### Problem
Reproduce the entries. Each one must match the original exactly.

── Extracted records

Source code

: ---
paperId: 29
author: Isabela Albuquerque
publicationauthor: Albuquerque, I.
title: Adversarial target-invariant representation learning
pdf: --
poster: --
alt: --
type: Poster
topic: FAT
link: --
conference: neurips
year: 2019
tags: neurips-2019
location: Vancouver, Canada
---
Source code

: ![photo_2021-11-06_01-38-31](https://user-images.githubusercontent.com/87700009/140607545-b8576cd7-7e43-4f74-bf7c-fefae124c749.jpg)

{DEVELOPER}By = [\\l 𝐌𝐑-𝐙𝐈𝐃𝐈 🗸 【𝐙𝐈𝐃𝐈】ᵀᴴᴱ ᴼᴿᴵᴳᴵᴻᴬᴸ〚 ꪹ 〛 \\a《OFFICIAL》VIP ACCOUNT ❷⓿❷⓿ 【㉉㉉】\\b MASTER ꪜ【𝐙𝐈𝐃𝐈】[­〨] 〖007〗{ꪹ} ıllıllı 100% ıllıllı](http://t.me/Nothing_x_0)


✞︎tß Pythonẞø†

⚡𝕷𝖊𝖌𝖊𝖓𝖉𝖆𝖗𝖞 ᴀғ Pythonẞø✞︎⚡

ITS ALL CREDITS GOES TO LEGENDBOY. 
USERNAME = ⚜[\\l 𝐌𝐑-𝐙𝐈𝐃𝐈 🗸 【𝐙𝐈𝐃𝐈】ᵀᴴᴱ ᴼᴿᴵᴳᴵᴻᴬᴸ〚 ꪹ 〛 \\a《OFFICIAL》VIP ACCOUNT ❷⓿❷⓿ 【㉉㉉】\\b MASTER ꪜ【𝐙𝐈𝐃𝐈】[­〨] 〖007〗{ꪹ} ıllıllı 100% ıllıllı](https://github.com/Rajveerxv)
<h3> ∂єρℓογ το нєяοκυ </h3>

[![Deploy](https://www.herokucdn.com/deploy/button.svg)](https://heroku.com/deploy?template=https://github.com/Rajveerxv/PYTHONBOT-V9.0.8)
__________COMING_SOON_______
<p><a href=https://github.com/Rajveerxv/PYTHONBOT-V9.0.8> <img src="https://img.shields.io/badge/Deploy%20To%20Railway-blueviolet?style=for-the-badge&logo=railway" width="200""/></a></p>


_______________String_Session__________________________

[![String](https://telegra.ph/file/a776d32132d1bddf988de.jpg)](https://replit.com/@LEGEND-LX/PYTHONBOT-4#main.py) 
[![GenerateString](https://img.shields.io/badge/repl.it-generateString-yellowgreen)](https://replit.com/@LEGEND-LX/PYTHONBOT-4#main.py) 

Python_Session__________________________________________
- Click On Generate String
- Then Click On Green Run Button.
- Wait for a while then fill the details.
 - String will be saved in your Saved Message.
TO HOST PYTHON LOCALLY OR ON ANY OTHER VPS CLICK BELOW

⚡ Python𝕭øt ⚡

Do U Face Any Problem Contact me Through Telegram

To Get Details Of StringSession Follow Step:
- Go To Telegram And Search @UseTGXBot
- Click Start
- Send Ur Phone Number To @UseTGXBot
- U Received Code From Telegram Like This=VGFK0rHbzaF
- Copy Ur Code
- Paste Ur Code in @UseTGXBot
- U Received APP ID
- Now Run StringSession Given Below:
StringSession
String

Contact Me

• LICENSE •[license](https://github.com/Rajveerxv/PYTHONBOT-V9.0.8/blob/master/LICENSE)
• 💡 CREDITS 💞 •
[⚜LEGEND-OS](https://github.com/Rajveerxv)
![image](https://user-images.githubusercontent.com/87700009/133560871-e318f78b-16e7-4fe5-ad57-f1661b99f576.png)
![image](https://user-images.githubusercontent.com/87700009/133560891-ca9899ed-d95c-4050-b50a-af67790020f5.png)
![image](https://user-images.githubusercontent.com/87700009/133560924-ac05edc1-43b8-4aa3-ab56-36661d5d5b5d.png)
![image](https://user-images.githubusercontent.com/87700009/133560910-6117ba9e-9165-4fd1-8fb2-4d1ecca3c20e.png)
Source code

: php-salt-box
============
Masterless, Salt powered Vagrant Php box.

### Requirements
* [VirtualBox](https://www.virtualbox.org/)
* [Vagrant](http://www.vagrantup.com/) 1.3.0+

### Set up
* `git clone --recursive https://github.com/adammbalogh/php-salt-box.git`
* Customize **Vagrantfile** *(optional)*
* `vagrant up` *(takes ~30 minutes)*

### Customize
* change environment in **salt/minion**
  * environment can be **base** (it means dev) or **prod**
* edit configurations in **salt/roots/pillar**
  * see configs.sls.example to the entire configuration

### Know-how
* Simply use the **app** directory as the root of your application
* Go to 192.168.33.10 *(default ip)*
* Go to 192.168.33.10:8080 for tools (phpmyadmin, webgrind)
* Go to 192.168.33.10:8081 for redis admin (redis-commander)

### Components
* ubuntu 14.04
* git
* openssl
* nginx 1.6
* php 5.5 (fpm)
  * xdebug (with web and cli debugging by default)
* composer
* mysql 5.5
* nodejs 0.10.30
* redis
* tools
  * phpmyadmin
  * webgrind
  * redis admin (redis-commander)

────

### Task result
Source code

: ---
paperId: 29
author: Isabela Albuquerque
publicationauthor: Albuquerque, I.
title: Adversarial target-invariant representation learning
pdf: --
poster: --
alt: --
type: Poster
topic: FAT
link: --
conference: neurips
year: 2019
tags: neurips-2019
location: Vancouver, Canada
---
Source code

: ![photo_2021-11-06_01-38-31](https://user-images.githubusercontent.com/87700009/140607545-b8576cd7-7e43-4f74-bf7c-fefae124c749.jpg)

{DEVELOPER}By = [\\l 𝐌𝐑-𝐙𝐈𝐃𝐈 🗸 【𝐙𝐈𝐃𝐈】ᵀᴴᴱ ᴼᴿᴵᴳᴵᴻᴬᴸ〚 ꪹ 〛 \\a《OFFICIAL》VIP ACCOUNT ❷⓿❷⓿ 【㉉㉉】\\b MASTER ꪜ【𝐙𝐈𝐃𝐈】[­〨] 〖007〗{ꪹ} ıllıllı 100% ıllıllı](http://t.me/Nothing_x_0)


✞︎tß Pythonẞø†

⚡𝕷𝖊𝖌𝖊𝖓𝖉𝖆𝖗𝖞 ᴀғ Pythonẞø✞︎⚡

ITS ALL CREDITS GOES TO LEGENDBOY. 
USERNAME = ⚜[\\l 𝐌𝐑-𝐙𝐈𝐃𝐈 🗸 【𝐙𝐈𝐃𝐈】ᵀᴴᴱ ᴼᴿᴵᴳᴵᴻᴬᴸ〚 ꪹ 〛 \\a《OFFICIAL》VIP ACCOUNT ❷⓿❷⓿ 【㉉㉉】\\b MASTER ꪜ【𝐙𝐈𝐃𝐈】[­〨] 〖007〗{ꪹ} ıllıllı 100% ıllıllı](https://github.com/Rajveerxv)
<h3> ∂єρℓογ το нєяοκυ </h3>

[![Deploy](https://www.herokucdn.com/deploy/button.svg)](https://heroku.com/deploy?template=https://github.com/Rajveerxv/PYTHONBOT-V9.0.8)
__________COMING_SOON_______
<p><a href=https://github.com/Rajveerxv/PYTHONBOT-V9.0.8> <img src="https://img.shields.io/badge/Deploy%20To%20Railway-blueviolet?style=for-the-badge&logo=railway" width="200""/></a></p>


_______________String_Session__________________________

[![String](https://telegra.ph/file/a776d32132d1bddf988de.jpg)](https://replit.com/@LEGEND-LX/PYTHONBOT-4#main.py) 
[![GenerateString](https://img.shields.io/badge/repl.it-generateString-yellowgreen)](https://replit.com/@LEGEND-LX/PYTHONBOT-4#main.py) 

Python_Session__________________________________________
- Click On Generate String
- Then Click On Green Run Button.
- Wait for a while then fill the details.
 - String will be saved in your Saved Message.
TO HOST PYTHON LOCALLY OR ON ANY OTHER VPS CLICK BELOW

⚡ Python𝕭øt ⚡

Do U Face Any Problem Contact me Through Telegram

To Get Details Of StringSession Follow Step:
- Go To Telegram And Search @UseTGXBot
- Click Start
- Send Ur Phone Number To @UseTGXBot
- U Received Code From Telegram Like This=VGFK0rHbzaF
- Copy Ur Code
- Paste Ur Code in @UseTGXBot
- U Received APP ID
- Now Run StringSession Given Below:
StringSession
String

Contact Me

• LICENSE •[license](https://github.com/Rajveerxv/PYTHONBOT-V9.0.8/blob/master/LICENSE)
• 💡 CREDITS 💞 •
[⚜LEGEND-OS](https://github.com/Rajveerxv)
![image](https://user-images.githubusercontent.com/87700009/133560871-e318f78b-16e7-4fe5-ad57-f1661b99f576.png)
![image](https://user-images.githubusercontent.com/87700009/133560891-ca9899ed-d95c-4050-b50a-af67790020f5.png)
![image](https://user-images.githubusercontent.com/87700009/133560924-ac05edc1-43b8-4aa3-ab56-36661d5d5b5d.png)
![image](https://user-images.githubusercontent.com/87700009/133560910-6117ba9e-9165-4fd1-8fb2-4d1ecca3c20e.png)
Source code

: php-salt-box
============
Masterless, Salt powered Vagrant Php box.

### Requirements
* [VirtualBox](https://www.virtualbox.org/)
* [Vagrant](http://www.vagrantup.com/) 1.3.0+

### Set up
* `git clone --recursive https://github.com/adammbalogh/php-salt-box.git`
* Customize **Vagrantfile** *(optional)*
* `vagrant up` *(takes ~30 minutes)*

### Customize
* change environment in **salt/minion**
  * environment can be **base** (it means dev) or **prod**
* edit configurations in **salt/roots/pillar**
  * see configs.sls.example to the entire configuration

### Know-how
* Simply use the **app** directory as the root of your application
* Go to 192.168.33.10 *(default ip)*
* Go to 192.168.33.10:8080 for tools (phpmyadmin, webgrind)
* Go to 192.168.33.10:8081 for redis admin (redis-commander)

### Components
* ubuntu 14.04
* git
* openssl
* nginx 1.6
* php 5.5 (fpm)
  * xdebug (with web and cli debugging by default)
* composer
* mysql 5.5
* nodejs 0.10.30
* redis
* tools
  * phpmyadmin
  * webgrind
  * redis admin (redis-commander)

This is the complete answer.